Let's let $T$ be the total value of the two candies in dollars, and $x$ be the amount in pounds of the 50-cent candy that must be used to meet the stated goal.

Before mixing, we may state the combined value of the two candies as:

$T=20\cdot0.80+x\cdot0.50$

and we may arrange this as:

(1) $2T-x=32$

After mixing, we may state the total value of the mixture as:

$T=0.60(20+x)$

which we may arrange as:

(2) $5T-3x=60$

To eliminate $T$, we may multiply (1) by 5 and (2) by -2 and add them to get:

$x=40$

Thus, we have found the troop needs to add 40 lbs. of the 50-cent candy to the 20 lbs. of 80-cent candy to get a mixture that can be sold for 60 cents per pound without any gain or loss.

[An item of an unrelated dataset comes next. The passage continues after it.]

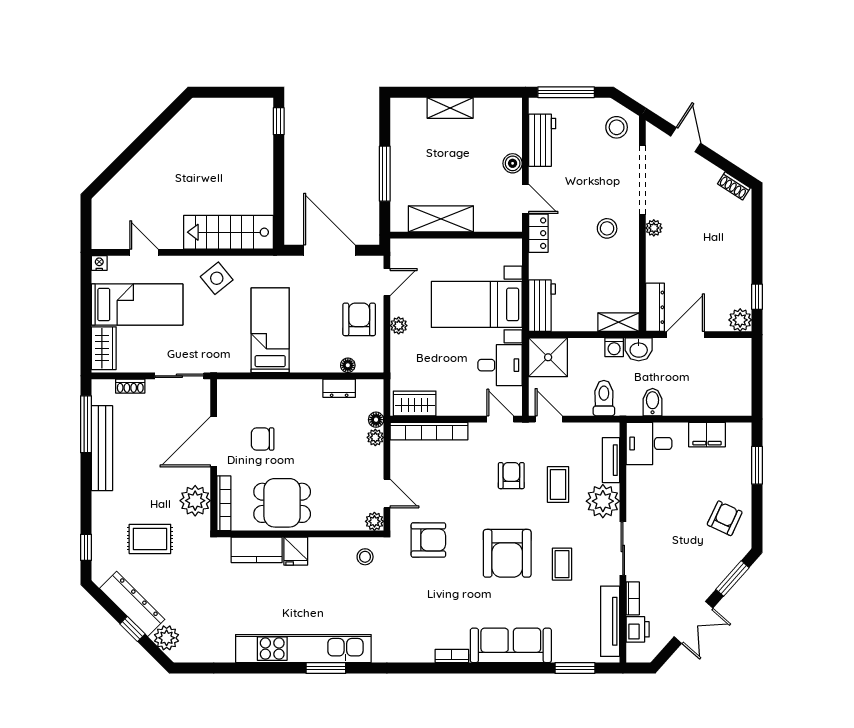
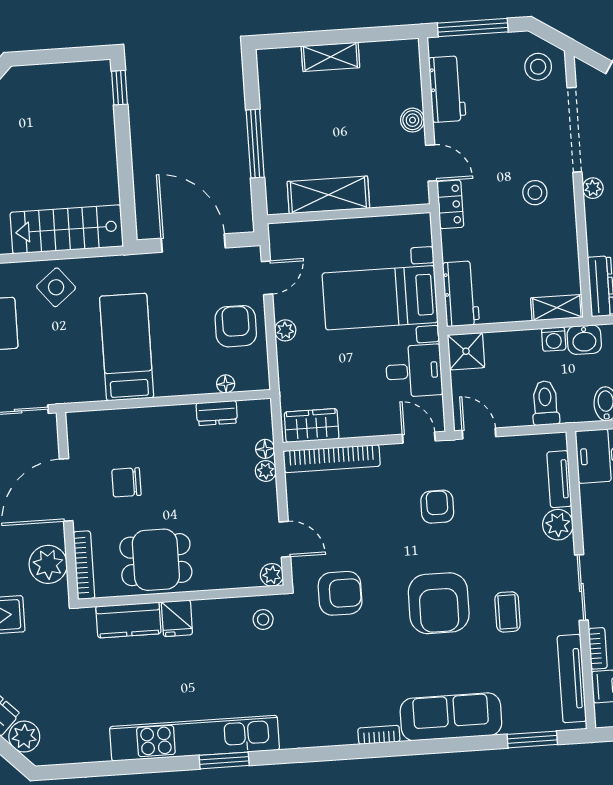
shower: (548, 357) -> (466, 351), width x0.73, depth x0.73
coffee table: (558, 484) -> (496, 514), removed
plant: (603, 501) -> (558, 525), width x0.73, depth x0.73

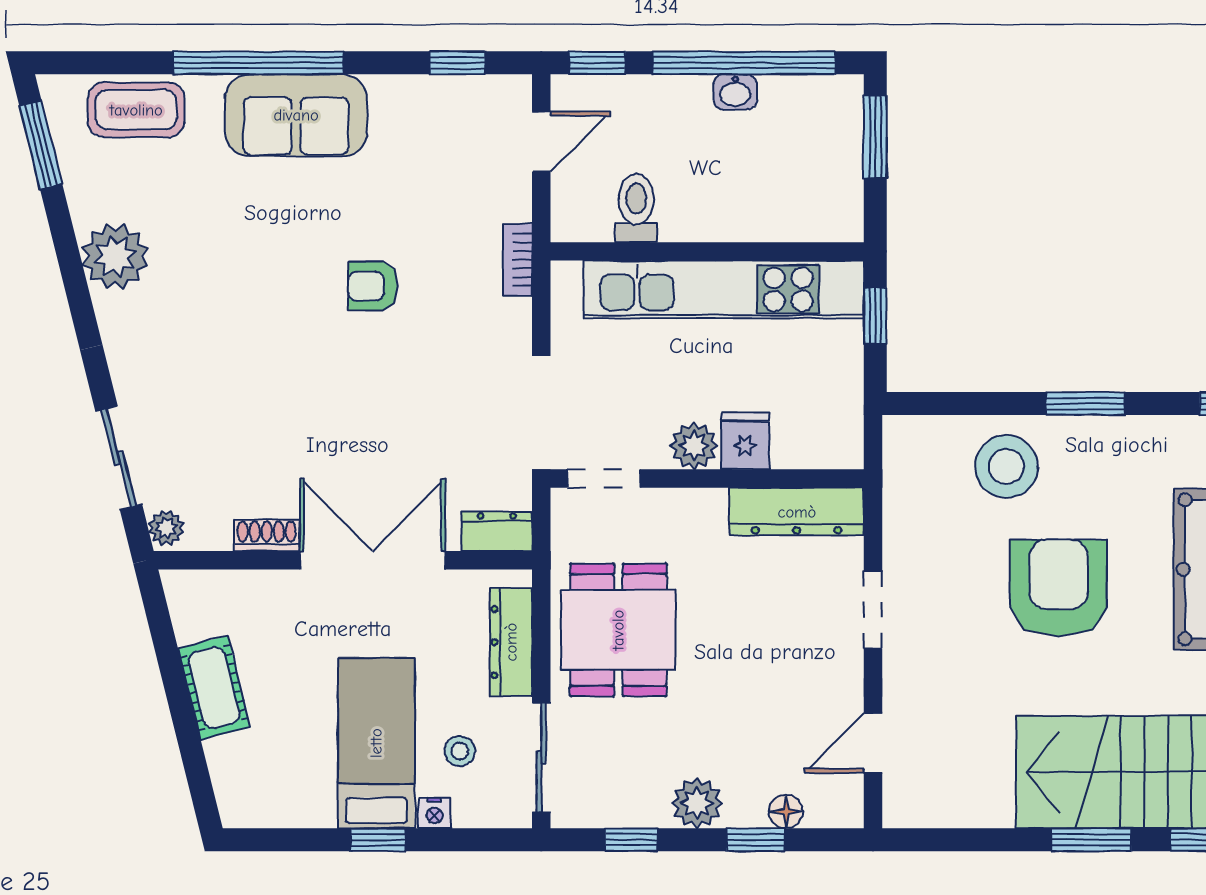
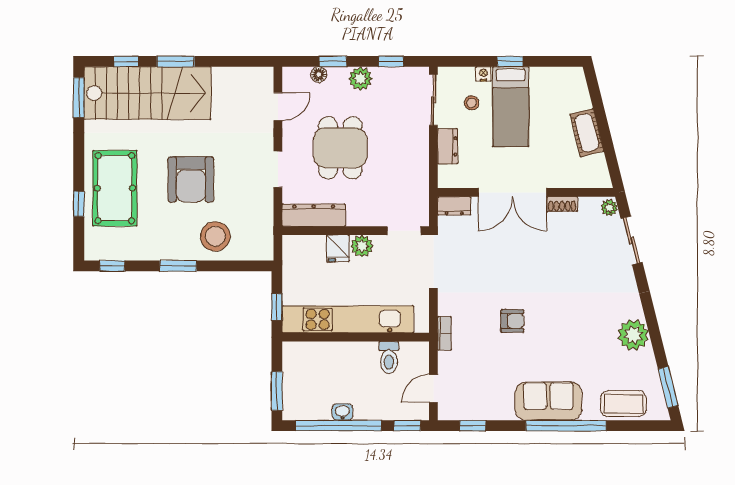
dining table: (618, 630) -> (340, 148), moved
dresser: (511, 642) -> (448, 146), width x0.70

You may be interested to know that what we have done is equivalent to using a weighted average to solve the problem:

$\displaystyle \frac{20\cdot0.80+x\cdot0.50}{20+x}=0.60$

$\displaystyle 20\cdot0.80+x\cdot0.50=0.60(20+x)$

Do you see that this is $T=T$?

$\displaystyle 16+\frac{1}{2}x=12+\frac{3}{5}x$

$\displaystyle 4=\left(\frac{3}{5}-\frac{1}{2} \right)x=\frac{1}{10}x$

$\displaystyle x=40$